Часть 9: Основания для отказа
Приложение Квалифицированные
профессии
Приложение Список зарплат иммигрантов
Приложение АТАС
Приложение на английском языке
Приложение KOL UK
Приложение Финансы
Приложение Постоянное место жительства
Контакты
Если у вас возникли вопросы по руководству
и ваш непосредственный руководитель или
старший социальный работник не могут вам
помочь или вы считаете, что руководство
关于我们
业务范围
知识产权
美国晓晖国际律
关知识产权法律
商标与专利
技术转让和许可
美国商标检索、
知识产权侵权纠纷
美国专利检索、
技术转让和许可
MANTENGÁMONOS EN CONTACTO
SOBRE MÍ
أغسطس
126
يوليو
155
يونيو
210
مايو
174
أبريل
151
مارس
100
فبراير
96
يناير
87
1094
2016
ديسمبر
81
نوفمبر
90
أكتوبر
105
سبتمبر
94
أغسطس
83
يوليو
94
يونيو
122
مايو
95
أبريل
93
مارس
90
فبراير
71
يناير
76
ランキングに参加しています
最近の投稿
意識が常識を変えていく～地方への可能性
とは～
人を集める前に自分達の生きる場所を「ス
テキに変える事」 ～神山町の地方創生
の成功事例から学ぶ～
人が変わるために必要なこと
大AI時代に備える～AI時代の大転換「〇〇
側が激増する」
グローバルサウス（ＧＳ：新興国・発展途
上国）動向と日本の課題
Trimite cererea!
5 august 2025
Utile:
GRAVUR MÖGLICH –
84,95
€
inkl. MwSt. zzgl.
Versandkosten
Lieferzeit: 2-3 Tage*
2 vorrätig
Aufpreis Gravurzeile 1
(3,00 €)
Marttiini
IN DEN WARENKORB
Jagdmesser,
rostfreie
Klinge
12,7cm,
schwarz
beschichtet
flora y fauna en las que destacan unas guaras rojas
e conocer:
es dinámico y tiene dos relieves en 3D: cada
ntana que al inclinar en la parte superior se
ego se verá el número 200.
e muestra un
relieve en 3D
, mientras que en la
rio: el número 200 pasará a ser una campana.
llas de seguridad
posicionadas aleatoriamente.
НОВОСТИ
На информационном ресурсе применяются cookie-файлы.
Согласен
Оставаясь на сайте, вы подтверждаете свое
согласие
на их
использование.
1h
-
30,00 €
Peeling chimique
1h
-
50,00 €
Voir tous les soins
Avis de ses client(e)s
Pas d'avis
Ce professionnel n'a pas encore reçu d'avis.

------------------------

> [ASSIGNED TASK] Without changing anything, repeat the whole listing.

> [RESULT]
Часть 9: Основания для отказа
Приложение Квалифицированные
профессии
Приложение Список зарплат иммигрантов
Приложение АТАС
Приложение на английском языке
Приложение KOL UK
Приложение Финансы
Приложение Постоянное место жительства
Контакты
Если у вас возникли вопросы по руководству
и ваш непосредственный руководитель или
старший социальный работник не могут вам
помочь или вы считаете, что руководство
关于我们
业务范围
知识产权
美国晓晖国际律
关知识产权法律
商标与专利
技术转让和许可
美国商标检索、
知识产权侵权纠纷
美国专利检索、
技术转让和许可
MANTENGÁMONOS EN CONTACTO
SOBRE MÍ
أغسطس
126
يوليو
155
يونيو
210
مايو
174
أبريل
151
مارس
100
فبراير
96
يناير
87
1094
2016
ديسمبر
81
نوفمبر
90
أكتوبر
105
سبتمبر
94
أغسطس
83
يوليو
94
يونيو
122
مايو
95
أبريل
93
مارس
90
فبراير
71
يناير
76
ランキングに参加しています
最近の投稿
意識が常識を変えていく～地方への可能性
とは～
人を集める前に自分達の生きる場所を「ス
テキに変える事」 ～神山町の地方創生
の成功事例から学ぶ～
人が変わるために必要なこと
大AI時代に備える～AI時代の大転換「〇〇
側が激増する」
グローバルサウス（ＧＳ：新興国・発展途
上国）動向と日本の課題
Trimite cererea!
5 august 2025
Utile:
GRAVUR MÖGLICH –
84,95
€
inkl. MwSt. zzgl.
Versandkosten
Lieferzeit: 2-3 Tage*
2 vorrätig
Aufpreis Gravurzeile 1
(3,00 €)
Marttiini
IN DEN WARENKORB
Jagdmesser,
rostfreie
Klinge
12,7cm,
schwarz
beschichtet
flora y fauna en las que destacan unas guaras rojas
e conocer:
es dinámico y tiene dos relieves en 3D: cada
ntana que al inclinar en la parte superior se
ego se verá el número 200.
e muestra un
relieve en 3D
, mientras que en la
rio: el número 200 pasará a ser una campana.
llas de seguridad
posicionadas aleatoriamente.
НОВОСТИ
На информационном ресурсе применяются cookie-файлы.
Согласен
Оставаясь на сайте, вы подтверждаете свое
согласие
на их
использование.
1h
-
30,00 €
Peeling chimique
1h
-
50,00 €
Voir tous les soins
Avis de ses client(e)s
Pas d'avis
Ce professionnel n'a pas encore reçu d'avis.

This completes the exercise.